Nearly 61% said that they had delayed a VoIP implementation due to network performance concerns. Some 35% postponed a video rollout for the same reasons and 26% put a unified communications project on hold. The survey also showed that network managers can’t always validate their service-level agreements (SLA) with external service providers. More than one-quarter of respondents don’t have the capability to validate SLAs.
It would be instructive to know if decision makers are “concerned” that new apps will reduce their performance because they have baselined performance and know that the network cannot handle new application rollouts… or if they’re concerned because they have no idea whether the network can handle it or not.
It’s the difference between being stopped by practicality and being paralyzed by fear.
And if you’re being paralyzed by fear, it’s costing you money.
For example, Cisco decided to “eat it’s own dogfood” and estimated that they saved $277M from bringing in their own virtual office telecommuting technology – a new application (based on their “Cisco Virtual Office”) for the network that leads to cost savings. If Cisco didn’t know that their network was capable of supporting the CVO application, they would have been out $277M.

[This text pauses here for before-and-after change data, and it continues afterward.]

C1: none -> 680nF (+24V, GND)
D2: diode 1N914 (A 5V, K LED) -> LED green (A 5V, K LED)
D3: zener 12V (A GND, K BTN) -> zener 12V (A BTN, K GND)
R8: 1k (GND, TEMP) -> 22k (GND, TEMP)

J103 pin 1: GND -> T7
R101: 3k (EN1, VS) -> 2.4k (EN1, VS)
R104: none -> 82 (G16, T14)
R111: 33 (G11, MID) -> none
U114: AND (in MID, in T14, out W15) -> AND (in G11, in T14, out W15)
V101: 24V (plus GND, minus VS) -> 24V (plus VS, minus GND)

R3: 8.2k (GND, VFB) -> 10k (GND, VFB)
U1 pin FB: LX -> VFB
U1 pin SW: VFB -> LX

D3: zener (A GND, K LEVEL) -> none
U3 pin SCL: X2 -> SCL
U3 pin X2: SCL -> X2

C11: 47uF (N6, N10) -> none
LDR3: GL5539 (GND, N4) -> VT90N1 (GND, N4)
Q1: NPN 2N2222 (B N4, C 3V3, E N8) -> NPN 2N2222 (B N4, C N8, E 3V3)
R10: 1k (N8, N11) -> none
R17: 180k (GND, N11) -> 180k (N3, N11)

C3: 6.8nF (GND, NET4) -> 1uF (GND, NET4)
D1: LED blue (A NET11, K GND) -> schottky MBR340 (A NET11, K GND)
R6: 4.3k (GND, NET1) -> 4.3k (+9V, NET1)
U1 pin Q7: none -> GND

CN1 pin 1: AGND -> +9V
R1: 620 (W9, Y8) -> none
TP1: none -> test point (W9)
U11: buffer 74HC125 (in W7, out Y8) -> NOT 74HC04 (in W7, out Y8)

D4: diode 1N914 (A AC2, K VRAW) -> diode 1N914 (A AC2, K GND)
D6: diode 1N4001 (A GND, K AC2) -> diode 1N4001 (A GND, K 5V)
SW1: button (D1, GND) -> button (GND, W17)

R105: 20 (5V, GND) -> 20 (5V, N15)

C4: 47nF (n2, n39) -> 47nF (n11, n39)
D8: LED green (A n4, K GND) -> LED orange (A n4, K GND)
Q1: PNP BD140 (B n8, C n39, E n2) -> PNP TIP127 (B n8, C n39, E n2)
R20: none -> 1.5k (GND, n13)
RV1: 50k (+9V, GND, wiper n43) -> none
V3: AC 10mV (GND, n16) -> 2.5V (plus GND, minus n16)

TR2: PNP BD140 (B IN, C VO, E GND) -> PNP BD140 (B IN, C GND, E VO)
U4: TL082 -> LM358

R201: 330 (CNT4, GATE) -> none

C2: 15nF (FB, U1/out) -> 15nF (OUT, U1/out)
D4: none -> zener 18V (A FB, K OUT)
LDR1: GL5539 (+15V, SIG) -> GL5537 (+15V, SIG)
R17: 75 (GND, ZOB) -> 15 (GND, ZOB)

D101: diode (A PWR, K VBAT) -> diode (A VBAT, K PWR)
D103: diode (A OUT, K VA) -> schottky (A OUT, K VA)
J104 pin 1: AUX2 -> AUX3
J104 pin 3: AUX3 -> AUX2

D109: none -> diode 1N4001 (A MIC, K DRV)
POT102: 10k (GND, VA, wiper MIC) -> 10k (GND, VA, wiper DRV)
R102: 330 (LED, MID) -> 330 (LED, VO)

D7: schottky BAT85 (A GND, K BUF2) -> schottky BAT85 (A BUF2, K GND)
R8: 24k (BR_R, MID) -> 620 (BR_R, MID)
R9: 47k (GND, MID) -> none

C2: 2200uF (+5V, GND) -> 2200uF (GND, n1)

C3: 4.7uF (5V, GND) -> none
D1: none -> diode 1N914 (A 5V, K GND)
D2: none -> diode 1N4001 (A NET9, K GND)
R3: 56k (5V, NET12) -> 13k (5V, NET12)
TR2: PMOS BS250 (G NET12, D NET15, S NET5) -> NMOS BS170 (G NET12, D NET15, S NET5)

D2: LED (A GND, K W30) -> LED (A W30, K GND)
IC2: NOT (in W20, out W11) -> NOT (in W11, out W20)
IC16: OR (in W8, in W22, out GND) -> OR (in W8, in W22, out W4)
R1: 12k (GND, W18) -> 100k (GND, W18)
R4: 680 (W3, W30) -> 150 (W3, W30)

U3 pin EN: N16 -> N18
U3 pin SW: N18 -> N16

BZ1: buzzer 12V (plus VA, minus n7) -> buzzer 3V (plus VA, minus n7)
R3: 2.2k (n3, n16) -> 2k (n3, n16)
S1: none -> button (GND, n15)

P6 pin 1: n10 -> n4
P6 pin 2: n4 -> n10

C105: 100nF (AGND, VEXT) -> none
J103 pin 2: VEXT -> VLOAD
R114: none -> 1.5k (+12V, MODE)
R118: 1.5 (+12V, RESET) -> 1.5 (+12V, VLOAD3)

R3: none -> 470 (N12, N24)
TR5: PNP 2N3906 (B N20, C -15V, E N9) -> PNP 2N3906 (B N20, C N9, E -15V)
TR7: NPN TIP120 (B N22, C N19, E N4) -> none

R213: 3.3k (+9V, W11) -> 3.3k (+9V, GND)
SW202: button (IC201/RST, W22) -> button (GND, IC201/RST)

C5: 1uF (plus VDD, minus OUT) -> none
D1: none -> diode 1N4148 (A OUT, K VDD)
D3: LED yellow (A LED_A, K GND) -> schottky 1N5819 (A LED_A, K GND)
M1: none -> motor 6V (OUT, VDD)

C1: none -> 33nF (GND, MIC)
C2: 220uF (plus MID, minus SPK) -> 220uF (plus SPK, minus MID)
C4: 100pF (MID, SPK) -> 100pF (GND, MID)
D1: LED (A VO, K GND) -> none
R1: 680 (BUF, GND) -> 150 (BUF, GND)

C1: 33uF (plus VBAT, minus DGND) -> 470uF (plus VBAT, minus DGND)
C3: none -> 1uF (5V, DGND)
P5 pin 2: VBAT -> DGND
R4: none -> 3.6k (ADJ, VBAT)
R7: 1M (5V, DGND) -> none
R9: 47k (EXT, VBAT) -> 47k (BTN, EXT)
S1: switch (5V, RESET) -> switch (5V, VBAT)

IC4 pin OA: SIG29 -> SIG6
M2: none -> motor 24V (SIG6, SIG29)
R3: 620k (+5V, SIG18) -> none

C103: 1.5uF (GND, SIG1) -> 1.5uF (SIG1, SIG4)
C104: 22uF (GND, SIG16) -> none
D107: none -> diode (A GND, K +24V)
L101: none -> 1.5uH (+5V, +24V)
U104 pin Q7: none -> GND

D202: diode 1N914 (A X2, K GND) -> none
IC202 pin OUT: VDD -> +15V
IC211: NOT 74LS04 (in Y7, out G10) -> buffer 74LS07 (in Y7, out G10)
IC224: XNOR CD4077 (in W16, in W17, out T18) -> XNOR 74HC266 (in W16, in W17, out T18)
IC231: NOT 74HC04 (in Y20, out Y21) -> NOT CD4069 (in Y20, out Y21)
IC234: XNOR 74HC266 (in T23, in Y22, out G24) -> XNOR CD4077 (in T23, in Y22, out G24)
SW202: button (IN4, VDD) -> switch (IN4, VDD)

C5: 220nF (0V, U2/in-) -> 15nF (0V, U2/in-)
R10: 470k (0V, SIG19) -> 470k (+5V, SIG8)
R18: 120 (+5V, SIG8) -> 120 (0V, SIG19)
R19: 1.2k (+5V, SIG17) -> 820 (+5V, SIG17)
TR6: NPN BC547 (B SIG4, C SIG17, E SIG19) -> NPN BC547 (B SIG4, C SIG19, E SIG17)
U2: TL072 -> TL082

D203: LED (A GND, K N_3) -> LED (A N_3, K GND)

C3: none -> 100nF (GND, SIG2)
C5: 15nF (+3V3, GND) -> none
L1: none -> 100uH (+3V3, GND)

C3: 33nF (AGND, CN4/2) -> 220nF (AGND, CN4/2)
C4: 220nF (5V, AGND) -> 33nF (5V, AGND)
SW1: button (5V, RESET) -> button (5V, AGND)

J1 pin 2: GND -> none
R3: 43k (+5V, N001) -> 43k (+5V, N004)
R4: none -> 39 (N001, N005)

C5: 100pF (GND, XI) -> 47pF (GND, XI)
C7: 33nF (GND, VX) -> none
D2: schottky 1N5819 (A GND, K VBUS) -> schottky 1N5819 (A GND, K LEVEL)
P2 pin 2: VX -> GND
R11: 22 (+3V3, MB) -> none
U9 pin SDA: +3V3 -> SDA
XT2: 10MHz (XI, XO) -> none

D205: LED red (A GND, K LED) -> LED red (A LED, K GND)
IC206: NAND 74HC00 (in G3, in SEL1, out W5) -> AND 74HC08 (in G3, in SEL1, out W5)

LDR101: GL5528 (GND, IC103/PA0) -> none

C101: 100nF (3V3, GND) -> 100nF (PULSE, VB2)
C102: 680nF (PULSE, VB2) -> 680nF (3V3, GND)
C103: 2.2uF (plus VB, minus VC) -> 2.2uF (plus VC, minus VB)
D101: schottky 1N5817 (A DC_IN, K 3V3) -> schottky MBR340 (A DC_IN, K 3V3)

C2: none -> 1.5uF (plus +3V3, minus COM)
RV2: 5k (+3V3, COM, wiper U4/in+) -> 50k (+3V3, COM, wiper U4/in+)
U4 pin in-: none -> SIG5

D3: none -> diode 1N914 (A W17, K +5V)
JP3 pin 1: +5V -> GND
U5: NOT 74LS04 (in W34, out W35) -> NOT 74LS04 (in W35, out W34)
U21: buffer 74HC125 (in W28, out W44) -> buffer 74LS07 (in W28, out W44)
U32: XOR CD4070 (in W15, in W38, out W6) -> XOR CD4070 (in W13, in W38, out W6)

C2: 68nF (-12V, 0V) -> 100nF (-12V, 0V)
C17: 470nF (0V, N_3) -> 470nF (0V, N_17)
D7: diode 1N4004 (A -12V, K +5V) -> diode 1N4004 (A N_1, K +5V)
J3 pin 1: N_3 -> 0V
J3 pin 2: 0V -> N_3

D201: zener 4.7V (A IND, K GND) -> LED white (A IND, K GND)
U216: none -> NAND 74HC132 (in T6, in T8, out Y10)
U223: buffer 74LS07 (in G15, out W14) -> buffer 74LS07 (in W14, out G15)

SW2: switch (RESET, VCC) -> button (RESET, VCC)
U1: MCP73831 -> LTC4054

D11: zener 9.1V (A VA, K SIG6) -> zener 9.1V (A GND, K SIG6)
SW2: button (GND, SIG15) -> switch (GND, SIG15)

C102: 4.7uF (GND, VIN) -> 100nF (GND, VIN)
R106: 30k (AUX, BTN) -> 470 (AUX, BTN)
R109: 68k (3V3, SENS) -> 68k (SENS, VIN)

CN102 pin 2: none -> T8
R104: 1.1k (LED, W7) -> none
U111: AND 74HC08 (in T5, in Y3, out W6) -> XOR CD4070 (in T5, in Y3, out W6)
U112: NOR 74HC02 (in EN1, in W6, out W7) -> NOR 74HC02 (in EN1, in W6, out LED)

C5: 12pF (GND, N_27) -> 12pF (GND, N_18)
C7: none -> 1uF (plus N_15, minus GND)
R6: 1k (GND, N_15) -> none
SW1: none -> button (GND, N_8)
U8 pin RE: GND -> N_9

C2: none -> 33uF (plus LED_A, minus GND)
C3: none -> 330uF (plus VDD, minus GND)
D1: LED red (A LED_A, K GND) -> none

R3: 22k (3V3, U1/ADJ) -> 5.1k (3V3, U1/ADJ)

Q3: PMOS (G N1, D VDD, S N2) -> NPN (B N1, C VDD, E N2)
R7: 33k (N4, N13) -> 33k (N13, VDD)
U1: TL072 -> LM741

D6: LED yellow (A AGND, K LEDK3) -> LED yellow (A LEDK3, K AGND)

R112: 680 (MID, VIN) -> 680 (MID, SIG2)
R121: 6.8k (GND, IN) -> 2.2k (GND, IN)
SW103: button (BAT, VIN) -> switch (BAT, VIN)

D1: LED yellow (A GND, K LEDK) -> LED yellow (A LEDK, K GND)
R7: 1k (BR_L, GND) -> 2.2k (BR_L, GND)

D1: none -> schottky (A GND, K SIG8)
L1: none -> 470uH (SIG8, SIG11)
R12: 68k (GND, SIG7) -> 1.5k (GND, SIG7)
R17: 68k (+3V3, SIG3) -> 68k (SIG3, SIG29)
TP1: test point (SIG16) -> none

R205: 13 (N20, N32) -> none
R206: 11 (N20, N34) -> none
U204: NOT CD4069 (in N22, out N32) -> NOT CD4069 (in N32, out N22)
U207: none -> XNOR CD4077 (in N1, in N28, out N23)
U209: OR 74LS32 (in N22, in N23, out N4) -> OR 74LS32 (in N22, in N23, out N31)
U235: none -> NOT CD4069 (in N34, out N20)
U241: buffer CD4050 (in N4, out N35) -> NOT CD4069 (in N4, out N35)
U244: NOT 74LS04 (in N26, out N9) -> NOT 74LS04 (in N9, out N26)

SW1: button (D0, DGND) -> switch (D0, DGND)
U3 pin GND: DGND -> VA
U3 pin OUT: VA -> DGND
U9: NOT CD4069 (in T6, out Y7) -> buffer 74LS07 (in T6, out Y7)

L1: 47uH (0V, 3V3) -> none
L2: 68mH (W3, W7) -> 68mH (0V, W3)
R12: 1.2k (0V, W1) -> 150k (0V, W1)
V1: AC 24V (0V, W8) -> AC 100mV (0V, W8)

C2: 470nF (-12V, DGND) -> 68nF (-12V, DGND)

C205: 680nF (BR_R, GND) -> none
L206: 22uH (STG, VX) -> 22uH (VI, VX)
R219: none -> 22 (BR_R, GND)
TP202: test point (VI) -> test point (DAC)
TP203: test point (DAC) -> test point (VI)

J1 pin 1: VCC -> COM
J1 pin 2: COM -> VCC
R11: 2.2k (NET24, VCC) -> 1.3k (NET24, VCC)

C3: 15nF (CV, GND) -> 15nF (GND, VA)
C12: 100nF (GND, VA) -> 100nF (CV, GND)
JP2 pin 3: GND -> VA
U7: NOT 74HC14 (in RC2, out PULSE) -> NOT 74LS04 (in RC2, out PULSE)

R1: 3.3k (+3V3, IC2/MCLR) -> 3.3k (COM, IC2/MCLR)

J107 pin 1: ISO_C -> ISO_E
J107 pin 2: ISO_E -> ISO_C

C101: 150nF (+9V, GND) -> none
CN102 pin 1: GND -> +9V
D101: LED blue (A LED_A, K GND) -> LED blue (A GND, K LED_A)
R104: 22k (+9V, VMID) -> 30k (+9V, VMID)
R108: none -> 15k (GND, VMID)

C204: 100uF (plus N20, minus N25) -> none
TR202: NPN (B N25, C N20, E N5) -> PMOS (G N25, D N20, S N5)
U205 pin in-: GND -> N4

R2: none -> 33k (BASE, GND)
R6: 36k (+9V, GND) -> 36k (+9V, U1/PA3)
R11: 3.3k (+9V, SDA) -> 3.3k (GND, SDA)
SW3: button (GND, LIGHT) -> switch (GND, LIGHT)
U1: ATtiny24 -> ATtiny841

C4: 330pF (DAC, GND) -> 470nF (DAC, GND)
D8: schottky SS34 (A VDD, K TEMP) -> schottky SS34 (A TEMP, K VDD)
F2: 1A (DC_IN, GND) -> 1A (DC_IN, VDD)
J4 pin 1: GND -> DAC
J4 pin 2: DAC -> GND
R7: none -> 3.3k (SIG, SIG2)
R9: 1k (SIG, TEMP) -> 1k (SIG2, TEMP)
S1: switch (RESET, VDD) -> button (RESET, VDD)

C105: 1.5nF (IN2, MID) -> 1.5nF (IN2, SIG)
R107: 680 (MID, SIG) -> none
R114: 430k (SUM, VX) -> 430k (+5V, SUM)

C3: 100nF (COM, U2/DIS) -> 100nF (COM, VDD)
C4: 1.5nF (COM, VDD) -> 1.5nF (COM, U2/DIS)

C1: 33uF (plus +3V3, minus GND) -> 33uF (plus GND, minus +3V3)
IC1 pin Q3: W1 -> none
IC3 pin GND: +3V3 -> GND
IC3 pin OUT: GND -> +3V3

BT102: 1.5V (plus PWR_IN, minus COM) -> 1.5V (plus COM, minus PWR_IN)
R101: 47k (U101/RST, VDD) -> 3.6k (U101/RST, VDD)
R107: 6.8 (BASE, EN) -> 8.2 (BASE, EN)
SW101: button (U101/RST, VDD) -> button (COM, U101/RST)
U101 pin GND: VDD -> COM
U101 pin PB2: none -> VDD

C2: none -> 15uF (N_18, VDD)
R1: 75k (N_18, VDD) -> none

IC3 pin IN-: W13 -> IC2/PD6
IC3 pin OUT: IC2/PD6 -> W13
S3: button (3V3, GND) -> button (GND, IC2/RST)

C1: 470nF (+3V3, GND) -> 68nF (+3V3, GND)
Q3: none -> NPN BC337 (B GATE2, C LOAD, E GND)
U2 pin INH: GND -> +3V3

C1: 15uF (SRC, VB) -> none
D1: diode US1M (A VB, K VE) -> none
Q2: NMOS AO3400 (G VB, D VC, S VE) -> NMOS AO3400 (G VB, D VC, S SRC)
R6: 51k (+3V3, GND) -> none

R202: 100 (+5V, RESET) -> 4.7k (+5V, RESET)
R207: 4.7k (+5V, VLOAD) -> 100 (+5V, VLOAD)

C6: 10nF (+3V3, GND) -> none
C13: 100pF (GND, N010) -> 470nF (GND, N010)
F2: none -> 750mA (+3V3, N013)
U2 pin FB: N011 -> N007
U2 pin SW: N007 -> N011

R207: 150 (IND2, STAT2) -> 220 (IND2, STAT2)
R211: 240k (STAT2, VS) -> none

Of course, the reason you don’t roll out an application that might save you millions when you don’t know whether those applications will negatively affect network performance is that poor network performance can cost more than whatever you’d save by the rollout.
You can know, or you can be paralyzed by fear of the unknown. I know which I’d rather be.

Comments
My thoughts:
Adding voice and video to a network will almost certainly smoke out any performance or availability problems that a network might have tucked away in it's dark corners. I'd suspect that fear of finding out how bad it really is might be a roadblock to building a converged network.
Also - networks that don't have voice & video tend to be rather forgiving of minor technical problems, as most protocols recover from network errors pretty well. If you thrown a few packets away, the client server or web app will probably still work, albeit not as well, and the user will probably blame the the application or database anyway.
Voice and video are not at all forgiving, so by adding them to the mix, a network manager is assuming a whole lot more responsibility for availability and performance than on an ordinary network. The network manager will have to build a network that actually works, not one that sort of works.
Some people are afraid of that, sometimes for very good reasons.